**REQUIREMENT A**
In the court order extract, at which police station did the petitioner say he lodged his complaint about the misplaced cheques?

**EXTRACT TO READ**
6. It is pertinent to mention here that the petitioner took the defence before both the Courts below that he had business transaction with the complainant 6-7 years ago but he had not issued the cheque in question in favour of the complainant. He alleged that 2-3 years back, he had misplaced his few cheques including the cheques in question and consequently, he had lodged a police complaint in this regard. However, he has admitted his signatures on the cheque in question but denied having filled the contents therein. He also denied receiving any legal notice.
7. The petitioner was examined on 12.02.2018 under Section 281 Cr.P.C. read with Section 313 Cr.P.C. in which all the incriminating evidence were put to him, to which, he took the same defence as was taken by him at the time of framing of notice under Section 251 Cr.P.C. He stated that that he had never purchased any cloth from the complainant and bills Ex. CW-l/A & Ex.CW-l/B are false documents. He preferred to lead defence evidence but he did not examine any witness to this effect.
8. Be that as it may, the petitioner has admitted the business transaction with the respondent No. 2 but he also alleged that he had not issued the cheques in question in favour of the respondent No. 2/ complainant.
9. He further stated that certain cheques, including the cheque in question, were misplaced by him and he had lodged police complaint in Police Station – Mukherjee Nagar.
10. However, no cogent evidence has been led by the petitioner in support of the said claim. The reason for dishonour of cheque is insufficiency of funds. No explanation was given by the petitioner as to why he did give ‘stop payment instructions’ regarding the cheques in question, if, cheques were misplaced. Further, the petitioner did not step into the witness box to stand by his defence. The defence taken by the petitioner at the time of framing of notice and while recording the statement of petitioner under Section 281 Cr.P.C. read with Section 313 Cr.P.C. cannot be considered as evidence.
11. In case of V.S. Yadav vs. Reena, 172 (2010) DLT 561 and Bansal Plywood vs. State (NCT of Delhi) and Anr. (Criminal Appeal No. 17 of 2017 decided on 04.09.2017), it is held that “the defence taken by the respondent No. 3 at the time of framing of notice under Section 251 Cr.P.C. or the defence taken by her in her application under Section 145 (2) NI Act or her explanation under Section 313 Cr.P.C. read with Section 281 Cr.P.C. of the Code recorded on 04.02.2015 is not ‘evidence’ within the meaning of Section 3 of the Indian Evidence Act, 1872. When a person appears in the Court as a witness, he is required to state facts on oath under Section 4 of the Oaths Act, 1969 and his examination in chief is tested on touchstone on cross-examination by other party. This is actually the evidence. Therefore, the plea taken in application under Section 145(2) NI Act or defence taken at the time of framing of notice under Section 251 of the Code or the explanation under Section 313 read with Section 281 of the Code by any stretch and imagination cannot be treated as ‘evidence’.”
12. In view of the above facts and settled legal position, I find no merit in the present petition.
13. The same is accordingly dismissed with no orders as to costs. Pending applications also stand disposed of.

**REQUIREMENT B**
Gather every row below that contains the string "type". Case counts.

Source records
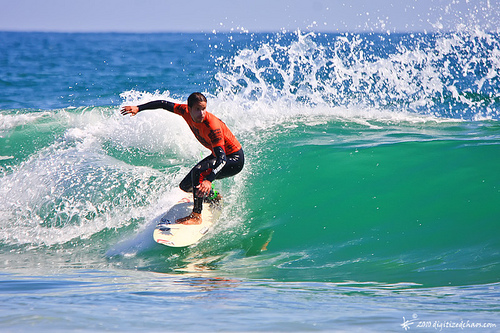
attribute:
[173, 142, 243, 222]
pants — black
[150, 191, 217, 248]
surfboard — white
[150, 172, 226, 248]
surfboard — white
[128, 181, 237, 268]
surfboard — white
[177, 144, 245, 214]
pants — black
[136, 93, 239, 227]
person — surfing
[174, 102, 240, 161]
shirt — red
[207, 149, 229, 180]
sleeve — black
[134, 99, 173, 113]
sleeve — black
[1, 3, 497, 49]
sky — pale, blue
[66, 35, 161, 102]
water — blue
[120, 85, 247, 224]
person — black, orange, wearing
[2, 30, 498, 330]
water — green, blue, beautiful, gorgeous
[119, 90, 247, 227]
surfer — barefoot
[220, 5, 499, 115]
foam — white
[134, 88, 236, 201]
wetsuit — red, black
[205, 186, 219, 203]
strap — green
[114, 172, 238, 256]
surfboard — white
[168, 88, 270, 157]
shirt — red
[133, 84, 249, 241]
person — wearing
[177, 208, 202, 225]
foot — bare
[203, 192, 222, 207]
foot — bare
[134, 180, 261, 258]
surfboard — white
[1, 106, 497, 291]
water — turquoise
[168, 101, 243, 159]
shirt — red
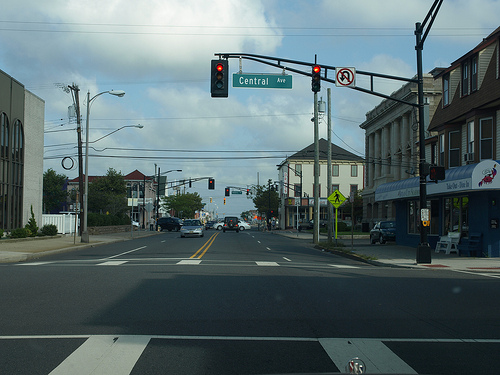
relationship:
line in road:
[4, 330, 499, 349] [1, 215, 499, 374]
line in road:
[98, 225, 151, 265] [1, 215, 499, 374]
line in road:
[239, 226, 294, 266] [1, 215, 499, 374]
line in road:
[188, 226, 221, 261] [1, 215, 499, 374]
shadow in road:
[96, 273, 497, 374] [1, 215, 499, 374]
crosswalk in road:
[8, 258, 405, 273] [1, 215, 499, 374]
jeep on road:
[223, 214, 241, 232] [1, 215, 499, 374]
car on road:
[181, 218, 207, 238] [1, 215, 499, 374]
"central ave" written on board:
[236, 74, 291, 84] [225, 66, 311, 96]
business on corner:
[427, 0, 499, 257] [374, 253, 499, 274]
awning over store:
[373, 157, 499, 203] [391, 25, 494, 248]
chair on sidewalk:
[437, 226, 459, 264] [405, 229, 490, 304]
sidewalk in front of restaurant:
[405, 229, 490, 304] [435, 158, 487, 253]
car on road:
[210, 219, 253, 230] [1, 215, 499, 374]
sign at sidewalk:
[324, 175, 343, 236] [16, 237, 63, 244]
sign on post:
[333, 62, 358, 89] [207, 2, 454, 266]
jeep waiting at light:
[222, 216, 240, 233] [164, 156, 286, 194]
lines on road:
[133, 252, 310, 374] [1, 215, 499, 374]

--

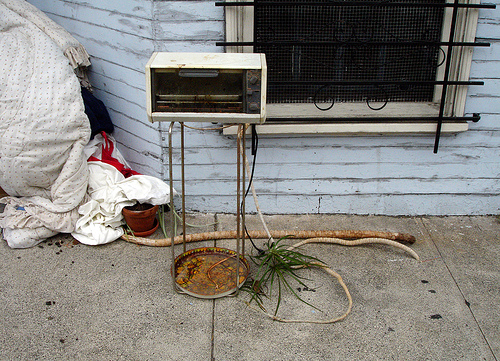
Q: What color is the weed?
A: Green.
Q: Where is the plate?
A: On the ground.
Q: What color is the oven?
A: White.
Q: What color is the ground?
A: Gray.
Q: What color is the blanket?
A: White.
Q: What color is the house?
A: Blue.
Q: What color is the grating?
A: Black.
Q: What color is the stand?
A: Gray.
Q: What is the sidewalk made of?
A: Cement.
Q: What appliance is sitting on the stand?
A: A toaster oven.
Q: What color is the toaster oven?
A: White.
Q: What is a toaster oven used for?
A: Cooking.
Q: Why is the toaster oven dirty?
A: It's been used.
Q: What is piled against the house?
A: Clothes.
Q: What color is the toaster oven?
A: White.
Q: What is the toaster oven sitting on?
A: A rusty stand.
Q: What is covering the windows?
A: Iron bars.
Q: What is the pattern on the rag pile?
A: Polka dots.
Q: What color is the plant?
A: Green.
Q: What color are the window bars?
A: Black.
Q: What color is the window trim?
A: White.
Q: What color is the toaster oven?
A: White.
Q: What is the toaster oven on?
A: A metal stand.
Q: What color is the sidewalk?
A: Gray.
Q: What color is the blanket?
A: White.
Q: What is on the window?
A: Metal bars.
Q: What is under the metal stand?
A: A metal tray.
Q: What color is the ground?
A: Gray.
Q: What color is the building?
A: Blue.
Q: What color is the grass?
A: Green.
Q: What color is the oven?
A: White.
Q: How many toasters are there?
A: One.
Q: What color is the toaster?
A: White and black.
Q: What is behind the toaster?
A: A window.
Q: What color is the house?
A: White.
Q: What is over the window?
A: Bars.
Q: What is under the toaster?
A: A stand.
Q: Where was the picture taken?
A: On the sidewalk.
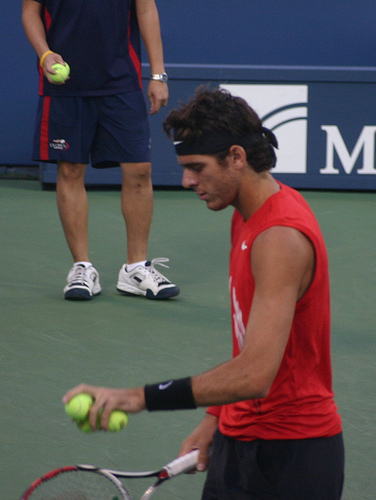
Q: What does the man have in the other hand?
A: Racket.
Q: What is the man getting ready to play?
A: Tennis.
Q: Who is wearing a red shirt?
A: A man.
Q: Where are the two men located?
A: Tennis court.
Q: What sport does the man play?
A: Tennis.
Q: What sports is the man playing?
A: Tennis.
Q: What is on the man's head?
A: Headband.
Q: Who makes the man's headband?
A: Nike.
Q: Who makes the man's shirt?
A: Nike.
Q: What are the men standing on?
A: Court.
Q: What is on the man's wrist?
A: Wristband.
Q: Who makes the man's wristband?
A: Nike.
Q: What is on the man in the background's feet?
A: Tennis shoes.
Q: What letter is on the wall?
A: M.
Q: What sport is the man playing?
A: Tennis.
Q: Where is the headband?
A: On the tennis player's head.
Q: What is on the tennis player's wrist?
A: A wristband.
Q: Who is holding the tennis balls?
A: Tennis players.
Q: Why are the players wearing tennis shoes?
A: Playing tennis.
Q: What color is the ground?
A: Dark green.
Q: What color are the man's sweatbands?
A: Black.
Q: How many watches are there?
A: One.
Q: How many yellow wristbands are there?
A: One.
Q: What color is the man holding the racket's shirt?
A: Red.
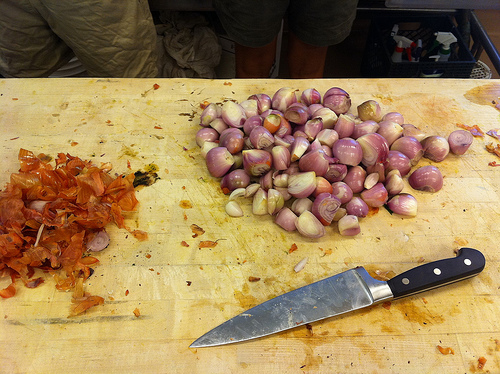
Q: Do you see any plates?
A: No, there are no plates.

...

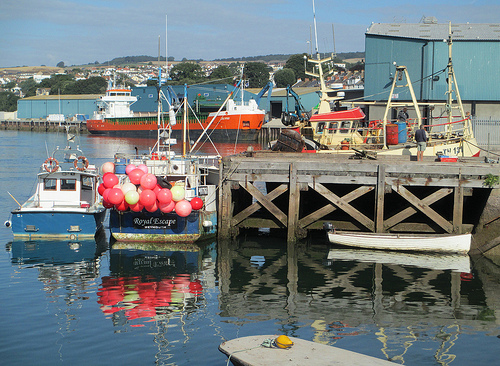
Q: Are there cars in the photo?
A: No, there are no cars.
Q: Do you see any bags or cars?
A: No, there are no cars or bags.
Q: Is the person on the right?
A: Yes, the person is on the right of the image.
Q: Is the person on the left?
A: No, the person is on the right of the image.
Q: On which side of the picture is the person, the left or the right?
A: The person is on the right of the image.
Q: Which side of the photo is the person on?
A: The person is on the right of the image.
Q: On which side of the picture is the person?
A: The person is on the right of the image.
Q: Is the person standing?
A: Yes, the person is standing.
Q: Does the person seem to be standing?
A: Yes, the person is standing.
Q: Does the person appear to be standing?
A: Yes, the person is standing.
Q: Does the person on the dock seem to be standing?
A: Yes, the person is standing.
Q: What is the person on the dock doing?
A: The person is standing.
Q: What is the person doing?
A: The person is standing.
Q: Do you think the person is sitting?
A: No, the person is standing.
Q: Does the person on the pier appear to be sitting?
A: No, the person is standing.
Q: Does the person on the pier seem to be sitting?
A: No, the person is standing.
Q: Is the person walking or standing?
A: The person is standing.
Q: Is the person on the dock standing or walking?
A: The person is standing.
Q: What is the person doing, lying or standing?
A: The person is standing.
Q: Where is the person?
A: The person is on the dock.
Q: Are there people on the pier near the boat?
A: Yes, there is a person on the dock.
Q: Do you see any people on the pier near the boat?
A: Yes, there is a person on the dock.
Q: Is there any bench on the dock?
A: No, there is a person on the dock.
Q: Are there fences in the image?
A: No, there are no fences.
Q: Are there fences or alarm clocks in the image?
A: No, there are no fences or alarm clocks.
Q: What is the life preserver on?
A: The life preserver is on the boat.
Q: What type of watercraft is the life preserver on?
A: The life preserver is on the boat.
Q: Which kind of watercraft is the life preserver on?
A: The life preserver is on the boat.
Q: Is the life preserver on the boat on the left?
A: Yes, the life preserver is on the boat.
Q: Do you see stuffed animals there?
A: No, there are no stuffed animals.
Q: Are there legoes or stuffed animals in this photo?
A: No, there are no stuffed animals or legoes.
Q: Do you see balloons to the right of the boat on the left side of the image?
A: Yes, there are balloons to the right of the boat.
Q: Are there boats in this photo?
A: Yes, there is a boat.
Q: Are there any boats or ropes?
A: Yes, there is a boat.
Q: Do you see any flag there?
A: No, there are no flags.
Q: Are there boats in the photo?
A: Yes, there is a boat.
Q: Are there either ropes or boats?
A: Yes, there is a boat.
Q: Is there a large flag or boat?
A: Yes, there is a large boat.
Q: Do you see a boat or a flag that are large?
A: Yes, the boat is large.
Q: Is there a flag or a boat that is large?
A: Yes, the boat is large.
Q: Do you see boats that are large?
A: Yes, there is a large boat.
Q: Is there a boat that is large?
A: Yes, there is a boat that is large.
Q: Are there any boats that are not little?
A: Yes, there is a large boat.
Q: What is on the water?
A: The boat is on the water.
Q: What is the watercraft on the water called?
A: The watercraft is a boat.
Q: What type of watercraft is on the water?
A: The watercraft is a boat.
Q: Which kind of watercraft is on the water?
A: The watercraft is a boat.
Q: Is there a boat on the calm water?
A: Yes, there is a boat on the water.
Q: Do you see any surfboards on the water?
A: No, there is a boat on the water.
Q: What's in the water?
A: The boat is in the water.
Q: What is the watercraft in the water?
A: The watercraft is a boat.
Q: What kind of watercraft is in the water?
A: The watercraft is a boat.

**YOUR SOLUTION A**
Police Station – Mukherjee Nagar.

**YOUR SOLUTION B**
Q: What type of watercraft is the life preserver on?
Q: What type of watercraft is on the water?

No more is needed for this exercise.